Take a falling apple leading to the law of gravity, a walk in the woods leading to Velcro and unsuccessful wallpaper being remarketed as bubblewrap? If the scientists and engineers behind these discoveries hadn’t let their minds wander, who knows when their contributions would’ve seen the day.
Creativity enables us to solve problems
It’s all about looking at things from different perspectives. It doesn’t matter whether we’re working in science, in design or in translation, if we keep doing the same experiment, following the same plans or using the same words, we aren’t going to come up with anything new and useful.
That’s where the International Baccalaureate and Learning Means the World programmes come in. By getting students to combine their scientific and linguistic knowledge for an eco-campaign, to work together to solve real-world problems, and to use their learning outside of the classroom, they are encouraging them to think differently.

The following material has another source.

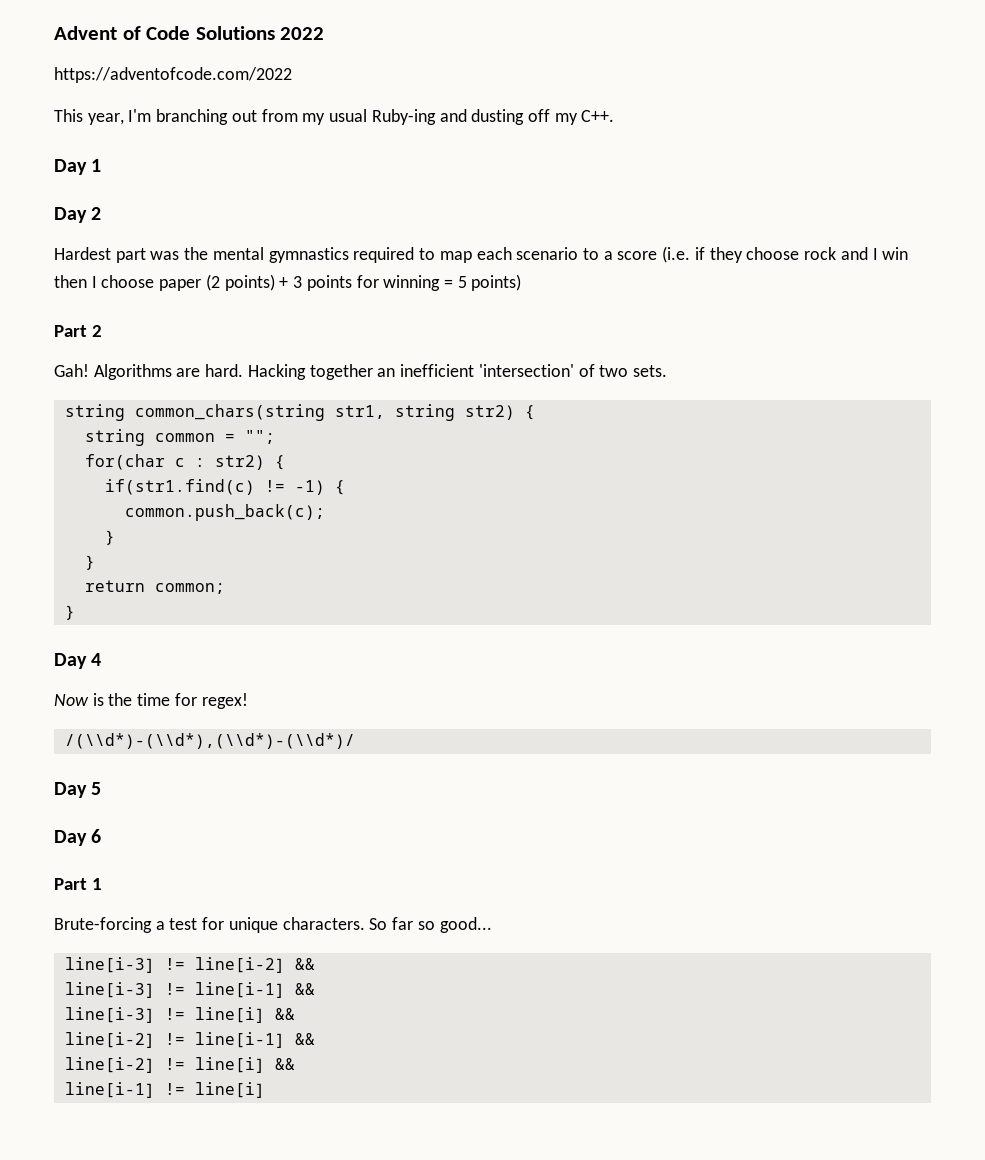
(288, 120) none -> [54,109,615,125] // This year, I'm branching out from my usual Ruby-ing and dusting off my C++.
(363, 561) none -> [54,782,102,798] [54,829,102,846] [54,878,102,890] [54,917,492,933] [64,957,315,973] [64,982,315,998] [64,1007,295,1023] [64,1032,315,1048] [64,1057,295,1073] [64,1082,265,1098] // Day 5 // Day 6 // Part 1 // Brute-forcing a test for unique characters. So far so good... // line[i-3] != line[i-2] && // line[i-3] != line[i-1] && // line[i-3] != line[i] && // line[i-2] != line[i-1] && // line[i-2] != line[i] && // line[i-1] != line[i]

And thinking differently is what will ultimately make them stand out from the crowd when they finish school.
Creativity is what sets us apart from the competition
Students need to do more than just know. They need to be able to use and combine what they know in ways that will help them, or their future employer, move forward. And the sooner they start doing so, the better they will be at it when it really matters.
It’s one of the reasons Haut-Lac adopted the Mantle of the Expert pedagogy in Infant & Primary. By giving the children fictional, real-world problems involving several aspects of the curriculum to solve, they push them out of their comfort zones and make them think about their learning from different angles.
Much like they may have to do when tasked with finding an innovative solution to a particular business problem in an interview test.